◆ **Supplied information**
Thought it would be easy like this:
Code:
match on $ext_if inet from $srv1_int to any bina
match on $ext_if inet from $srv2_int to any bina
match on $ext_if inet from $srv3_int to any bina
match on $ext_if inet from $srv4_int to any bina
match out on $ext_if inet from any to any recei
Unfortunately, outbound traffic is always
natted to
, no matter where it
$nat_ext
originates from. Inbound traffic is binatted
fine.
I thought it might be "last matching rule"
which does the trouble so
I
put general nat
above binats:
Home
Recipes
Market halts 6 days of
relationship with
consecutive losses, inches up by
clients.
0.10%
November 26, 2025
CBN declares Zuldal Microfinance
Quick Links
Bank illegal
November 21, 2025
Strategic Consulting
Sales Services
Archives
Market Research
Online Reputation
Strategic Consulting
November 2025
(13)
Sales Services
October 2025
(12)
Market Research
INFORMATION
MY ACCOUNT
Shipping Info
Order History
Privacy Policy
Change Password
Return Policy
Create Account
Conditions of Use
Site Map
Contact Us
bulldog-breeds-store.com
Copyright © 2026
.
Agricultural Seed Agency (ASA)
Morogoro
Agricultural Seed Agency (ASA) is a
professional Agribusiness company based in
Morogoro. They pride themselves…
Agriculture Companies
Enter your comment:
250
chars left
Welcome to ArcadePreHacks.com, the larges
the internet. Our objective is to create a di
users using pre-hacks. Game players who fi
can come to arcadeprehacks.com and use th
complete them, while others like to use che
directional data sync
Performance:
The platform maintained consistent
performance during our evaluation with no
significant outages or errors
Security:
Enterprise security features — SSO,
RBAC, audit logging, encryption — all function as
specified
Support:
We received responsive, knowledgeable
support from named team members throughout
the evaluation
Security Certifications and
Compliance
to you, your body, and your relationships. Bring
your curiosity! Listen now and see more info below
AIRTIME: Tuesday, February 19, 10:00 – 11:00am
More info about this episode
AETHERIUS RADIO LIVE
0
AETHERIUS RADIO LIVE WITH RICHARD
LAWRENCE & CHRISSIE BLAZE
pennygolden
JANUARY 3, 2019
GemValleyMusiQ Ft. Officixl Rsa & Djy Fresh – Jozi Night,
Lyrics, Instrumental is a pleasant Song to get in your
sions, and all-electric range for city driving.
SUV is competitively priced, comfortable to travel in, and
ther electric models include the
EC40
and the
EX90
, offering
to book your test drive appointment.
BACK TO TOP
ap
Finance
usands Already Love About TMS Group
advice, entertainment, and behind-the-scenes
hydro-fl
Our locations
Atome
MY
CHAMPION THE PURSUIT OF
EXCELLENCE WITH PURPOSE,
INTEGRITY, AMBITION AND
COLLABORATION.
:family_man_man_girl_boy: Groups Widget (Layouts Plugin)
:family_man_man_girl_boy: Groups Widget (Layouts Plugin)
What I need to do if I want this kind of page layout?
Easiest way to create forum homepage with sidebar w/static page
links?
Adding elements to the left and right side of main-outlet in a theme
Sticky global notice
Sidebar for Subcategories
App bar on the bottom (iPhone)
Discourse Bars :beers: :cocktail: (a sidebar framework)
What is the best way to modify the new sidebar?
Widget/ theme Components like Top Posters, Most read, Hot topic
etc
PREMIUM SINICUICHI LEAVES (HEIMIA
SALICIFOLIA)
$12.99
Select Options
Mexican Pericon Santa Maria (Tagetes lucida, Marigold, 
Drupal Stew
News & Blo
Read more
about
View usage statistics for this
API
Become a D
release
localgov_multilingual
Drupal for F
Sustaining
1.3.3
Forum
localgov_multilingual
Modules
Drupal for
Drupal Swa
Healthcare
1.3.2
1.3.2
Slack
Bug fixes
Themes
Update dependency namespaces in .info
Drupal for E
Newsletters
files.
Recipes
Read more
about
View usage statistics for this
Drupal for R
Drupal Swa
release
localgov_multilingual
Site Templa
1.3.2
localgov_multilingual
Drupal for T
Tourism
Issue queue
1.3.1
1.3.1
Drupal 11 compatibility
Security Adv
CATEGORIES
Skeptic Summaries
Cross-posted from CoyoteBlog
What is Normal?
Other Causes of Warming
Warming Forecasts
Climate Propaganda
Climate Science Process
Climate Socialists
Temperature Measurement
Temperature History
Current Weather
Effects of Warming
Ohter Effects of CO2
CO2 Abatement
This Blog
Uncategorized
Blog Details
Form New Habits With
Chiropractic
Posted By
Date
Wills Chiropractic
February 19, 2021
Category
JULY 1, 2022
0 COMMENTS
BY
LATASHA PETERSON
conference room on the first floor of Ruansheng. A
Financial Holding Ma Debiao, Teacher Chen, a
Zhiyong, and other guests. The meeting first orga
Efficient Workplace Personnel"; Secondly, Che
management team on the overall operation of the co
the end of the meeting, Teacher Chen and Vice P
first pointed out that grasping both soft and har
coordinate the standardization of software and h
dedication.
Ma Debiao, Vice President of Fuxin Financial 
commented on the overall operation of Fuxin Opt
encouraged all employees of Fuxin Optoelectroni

◆ **Work request**
Extract each line in the items above that contains the word "Temperature".

◆ **Task output**
Temperature Measurement
Temperature History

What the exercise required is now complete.